Type definitions in Scala

Question

I have a Scala pre-examination question which I cannot get through. Probably someone could help.

Does the expression on the right conforms to the declared type, and why?

(a) val x1: B => D = (b: A) => new D

(b) val x2: A => C => D = (a: A) => (b: D) => new C

(c) val x3: (D => B) => A = (db: D => A) => new B

The class hierarchy:

class A

class B extends A

class C

class D extends C

Answer 1

Mb there is an answer, which has more information then needed.

• when we write T => F -- it means a function type, sugar for a trait Function1[-P, +R] { def apply(p: P): R }

• when we write (t: T) => new F it means a lambda function, which has a type T => F, or (alias, sugar) Function1[T, F], as you can notice t is an application argument.

• we have relations on types, one of them is sub typing, so you need an explanation of function sub typing in this task.

Let's consider why code, provided here by @ChrisMartin, compiling.

So function, is a trait:

trait Function1[-P, +R] {
  def apply(p: P): R
}  

That means that function is contravariant (+) by argument and covariant (-) by result.

Let F: P → R, p ∈ P => F(p) ∈ R, and let F' : P' → R' : P' ⊃ P, R' ⊂ R'. Then, p ∈ P => p ∈ P' => F'(p) ∈ R'=> F'(p) ∈ R.

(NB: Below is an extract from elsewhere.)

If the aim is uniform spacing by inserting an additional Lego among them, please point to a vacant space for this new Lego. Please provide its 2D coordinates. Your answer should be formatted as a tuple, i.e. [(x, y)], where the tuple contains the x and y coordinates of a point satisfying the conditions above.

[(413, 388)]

That means that F' function is a special case of F function on its domain. In other words some function from a super type of P to the sub type of R is a subtype of function from P to R.

In your examples:

• B => D is a more general function then A => D (A is a super type of B) (check: implicitly[(A => D) <:< (B => D)])
• A => C => D is a more specific function then A => D => C (check: implicitly[(A => C => D) <:< (A => D => C)])
• (D => B) => A is a more general function then (D => A) => B (check: implicitly[((D => A) => B) <:< ((D => B) => A)])

Answer 2

You don't need us for this. Just paste the code into the REPL.

scala> class A
defined class A

scala> class B extends A
defined class B

scala> class C
defined class C

scala> class D extends C
defined class D

scala> val x1: B => D = (b: A) => new D
x1: B => D = <function1>

scala> val x2: A => C => D = (a: A) => (b: D) => new C
<console>:10: error: type mismatch;
 found   : C
 required: D
       val x2: A => C => D = (a: A) => (b: D) => new C
                                                 ^

scala> val x3: (D => B) => A = (db: D => A) => new B
x3: (D => B) => A = <function1>

Answer 3

I guess that there is no correct expression amongst them.